What you need to do:
A – Copy everything from "This makes example" down to "operation of p7?" in the review comments, swapping "example" for "illustration".
B – Write the next part of the review comments, picking up right after their last line.

Study text:
----

There is a mutual dependency between both trees: how is it decided in
which tree an extra branch is started? Is it determined by the
scheduling or is it arbitrary in this case?
p4 left def 2.1
is there is a path from -->
if there is a path from
p4 right
unique maximal independent SCC
By "maximal" you mean maximal in the partial order over SCC's?
in ex 2.2
scheduling; and as --->
scheduling; as
Fig 2 (p6)
In the body of the second p clause: nor --> not
The code of the tree seems to be inconsistent with the forest:
In the third clause, to be consistent with the forest, the body should be?
:- t(X,Y,Z), not p(Y), not p(Z). (there is also a superfluous "(")
and the facts for t/3 should be (wrong order and incomplete)?
t(a,a,b).
t(a,b,a).
t(a,c,b).
This makes example 2.2 hard to follow
In the tree for p(b):
If you ignore the early completion and create node 9, you should
continue with it and extend it with a fail node? Only then, p(b) is
completed?
The failure of nodes 6 (node 11) should be before the creation of node
10?
End of example 2.2 (p5) "Since p(a) is completely evaluated with no
answers, conditional or otherwise, the evaluation determines it to be
failed"
This is the "ANSWER COMPLETION" operation of p7?
p5 right
top
"If S_called is the first tabled subgoal called in an evaluation, then
S_called is set to null"
It is S_caller which is set to null.
ANSWER RESOLUTION
you refer to the answer S_called\theta by A but A was not introduced.
NEGATIVE REGURN -->
NEGATIVE RETURN
bottom
(i.e. N is -->
(i.e., N is
p6
COMPLETION
By SCC_index, you mean a unique identifier for the SCC to which S
belongs?
p 7 left
ANSWER COMPLETION
An example of this is the failure of p(a) at the end of ex 2.2.
As said above, use the term ANSWER COMPLETION in the example.
Fig 3 (the log file)
As far as I understand, some things go wrong beyond node 15:
next should be
- answer resolution on node 11, leading to the creation of node 16
- na([1],reach(3,_v0),11) is associated with node 18, not node 17
- answer resolution on node 11, leading to the creation of node 19
- na([1],reach(1,_v0)... associated with node 19
....
p7 right
e.g. computations -->
e.g., computations
p8 def 3.2
"closest parent-child ancestor"
the concept has not been defined.
Why not saying "the closest ancestor of n whose selected literal is
tabled" And give at least one example e.g. in fig 1: H(2) = 1 or
perhaps show the whole condensed forest H(F)

----

The data:
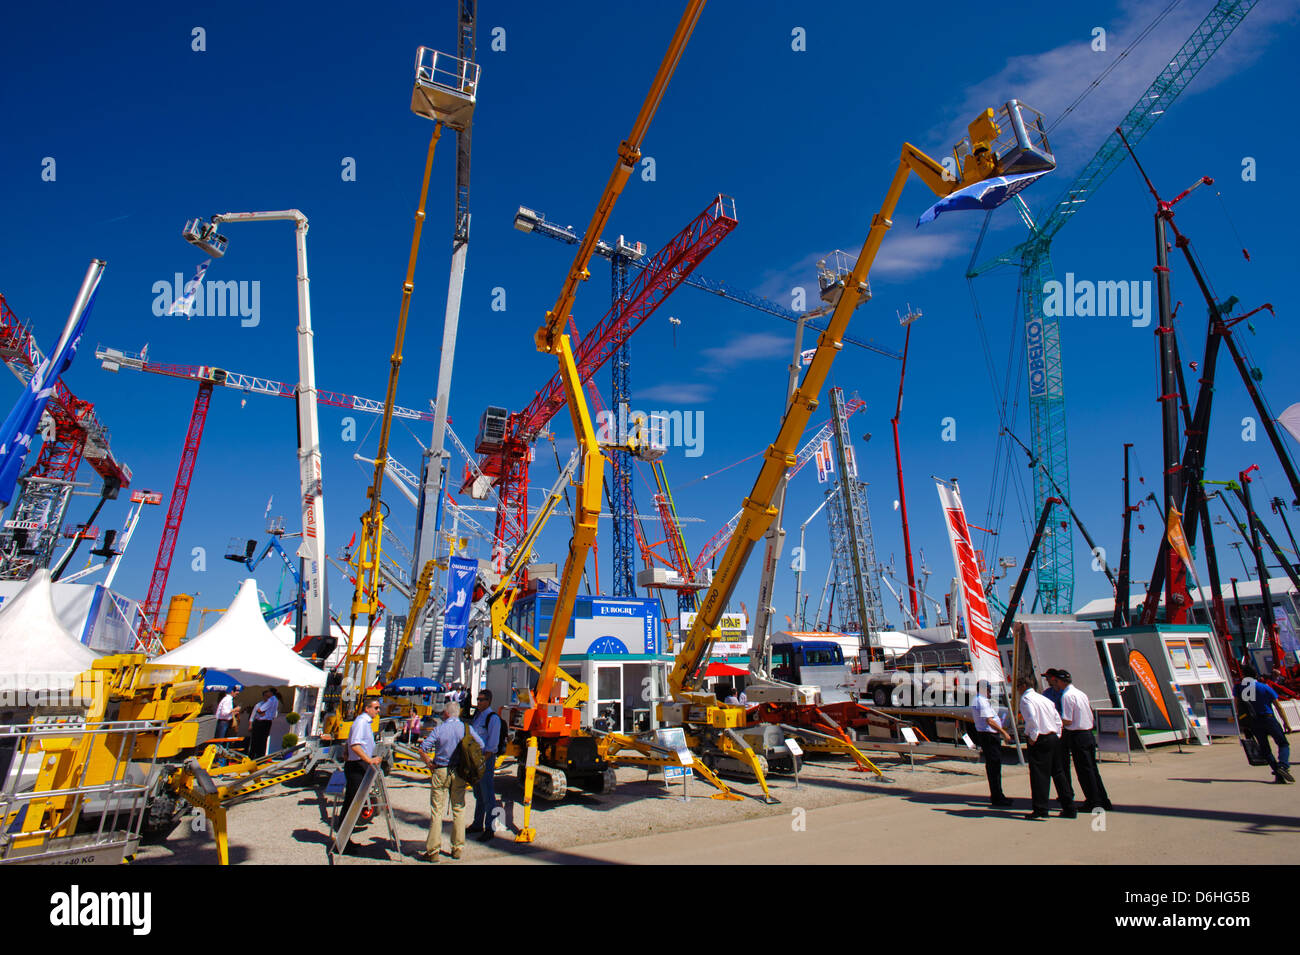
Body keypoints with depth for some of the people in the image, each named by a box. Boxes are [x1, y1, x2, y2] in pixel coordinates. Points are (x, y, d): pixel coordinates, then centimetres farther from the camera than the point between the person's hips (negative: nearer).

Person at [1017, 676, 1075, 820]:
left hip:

----

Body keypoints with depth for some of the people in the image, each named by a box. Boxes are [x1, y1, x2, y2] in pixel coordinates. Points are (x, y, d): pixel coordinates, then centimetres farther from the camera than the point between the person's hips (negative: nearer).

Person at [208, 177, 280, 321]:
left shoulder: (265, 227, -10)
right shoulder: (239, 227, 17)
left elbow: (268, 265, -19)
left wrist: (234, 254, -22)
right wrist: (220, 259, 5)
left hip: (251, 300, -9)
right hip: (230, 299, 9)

----

Results in order:
A –
This makes illustration 2.2 hard to follow
In the tree for p(b):
If you ignore the early completion and create node 9, you should
continue with it and extend it with a fail node? Only then, p(b) is
completed?
The failure of nodes 6 (node 11) should be before the creation of node
10?
End of illustration 2.2 (p5) "Since p(a) is completely evaluated with no
answers, conditional or otherwise, the evaluation determines it to be
failed"
This is the "ANSWER COMPLETION" operation of p7?

B –
The paragraph "In order to reconstruct an SLG ..."
"the parent of each logged fact f needs to be determined"
you mean "each entry in the log file"?
The whole paragraph is not very clear, I wonder whether you can use Figure 1
and its log file in Figure 3 to point out more precisely what is the
issue.
Also, the theorem claims you can reconstruct the trees of the original
forest and does not mention H(F). Neither does the proof. So, what is
the point of introducing H(F) if there is not a two phase process that
first uses the log to reconstruct H(F) en then H(F) to reconstruct(F)?
Definition 3.3
It is not very intuitive and hence not very elegant to say that two
empty bodies are distinguishable.
you would better say e.g. "and the sequences L2, ..., Ln and L′2, ..., L′n
are either distinguishable or empty" ??
case 1 and 2 in the definition: this is "either 1 or 2" (?)
Perhaps you can illustrate with an example what can go wrong when Li
unifies with a literal in Body'?
(as to motivate the requirement "distinguishable")
Theorem 3.2: You are using S without introducing it (Guess it refers
to the root node)
So, the theorem says that, (if enough is tabled) the forest can be
reconstructed.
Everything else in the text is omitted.